Nowhere Line: Voices from Manus Island
This animated short film won Best Short Documentary at the Melbourne International Film Festival in 2015. The story is narrated by two men who were detained at Australia’s Manus Island Offshore Processing Centre. Both of them went to Australia seeking asylum. These men, along with thousands of others, embarked on dangerous journeys from their native lands in search of freedom.
In 2013, the Australian Government introduced an immigration policy that stirred up quite a bit of controversy. They began transferring all those refugees who were seeking asylum to offshore detention centers located on remote Pacific islands. As is to be expected, the mental and physical stress, the sense of loss, and the anger towards the injustice of it all causes detainees to protest. Two prisoners, Behrouz and Omar, recount their versions of the happenings that led to the riot of 2014.

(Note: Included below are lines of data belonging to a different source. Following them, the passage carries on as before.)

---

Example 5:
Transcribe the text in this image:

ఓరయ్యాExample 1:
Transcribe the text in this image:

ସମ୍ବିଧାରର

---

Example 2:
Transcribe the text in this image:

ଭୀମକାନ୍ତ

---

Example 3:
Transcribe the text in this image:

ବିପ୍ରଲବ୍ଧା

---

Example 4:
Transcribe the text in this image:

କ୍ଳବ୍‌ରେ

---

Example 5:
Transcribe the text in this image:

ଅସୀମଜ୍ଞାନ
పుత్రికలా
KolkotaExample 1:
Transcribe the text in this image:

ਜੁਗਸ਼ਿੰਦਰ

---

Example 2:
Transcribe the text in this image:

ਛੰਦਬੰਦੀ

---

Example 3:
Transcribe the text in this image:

Behrouz is an Iranian journalist who escaped his country seeking freedom from religious constraints. On his first attempt, he boarded a small fishing boat, but it sank and he ended up spending a few days on the open sea. Finally, he was arrested and put in a dirty prison in Indonesia from which he managed to escape through the roof.
He tried again to reach Australia and was again lost at sea for many days until a British ship found them. At that point, he was sent to Manus Island like a criminal and nobody was able to explain to him how long he would be detained.

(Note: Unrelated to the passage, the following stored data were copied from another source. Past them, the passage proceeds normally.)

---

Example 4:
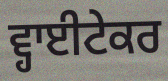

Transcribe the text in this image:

ਵ੍ਹਾਈਟੇਕਰ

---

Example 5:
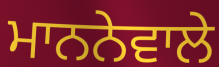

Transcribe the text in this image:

ਮਾਨਨੇਵਾਲੇ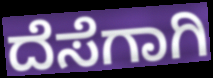
ದೆಸೆಗಾಗಿ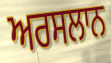
ਅਰਸਲਾਨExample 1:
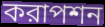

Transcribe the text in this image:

করাপশন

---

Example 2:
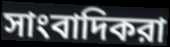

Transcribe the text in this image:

সাংবাদিকরা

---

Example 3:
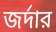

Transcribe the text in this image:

জর্দার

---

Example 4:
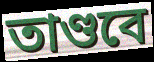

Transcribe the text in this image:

তাণ্ডবে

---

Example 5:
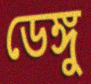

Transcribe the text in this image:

ডেঙ্গু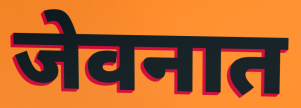
जेवनातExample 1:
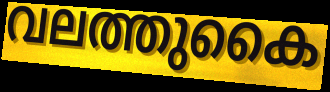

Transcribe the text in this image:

വലത്തുകൈ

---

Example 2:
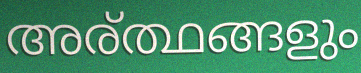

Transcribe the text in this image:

അര്ത്ഥങ്ങളും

Omar was also fleeing an oppressive government when he ended up on Manus Island. He says the locals were initially friendly and didn’t seem to mind their presence there. Out of desperation, many prisoners took their own lives because they felt that they had reached a dead end— if they were to go back to their countries, they would be killed and being detained indefinitely is a slow death.

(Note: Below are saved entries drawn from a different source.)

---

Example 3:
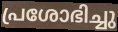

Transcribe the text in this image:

പ്രശോഭിച്ചു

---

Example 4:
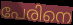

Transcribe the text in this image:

പേരിനെ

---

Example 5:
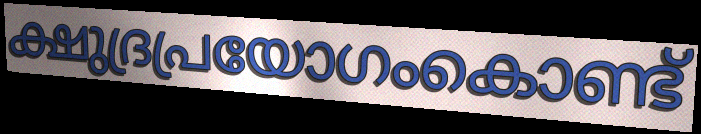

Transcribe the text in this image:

ക്ഷുദ്രപ്രയോഗംകൊണ്ട്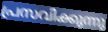
പ്രസവിക്കുന്നുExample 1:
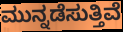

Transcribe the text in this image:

ಮುನ್ನಡೆಸುತ್ತಿವೆ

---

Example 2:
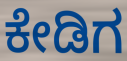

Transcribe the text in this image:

ಕೇಡಿಗ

In February 2014, the prisoners were told that they would never be allowed to enter Australia, Manus Island might not accept them as citizens, and no one would help them if they wanted to apply to another country.
This caused a peaceful protest that led to a series of unfortunate and unfair events. Who is responsible for the lives of innocent men whose only crime was to dream of a better life? Watch this now.
very thought provoking.
How ’bout gut-wrenching?
Our great, civilized, capitalist paradigm has produced a world rife with wars, torture, degraded and destroyed natural systems and at the heart of it all, an inhumanity that divides, isolates and fosters the fear and hatred brought into focus by this doc.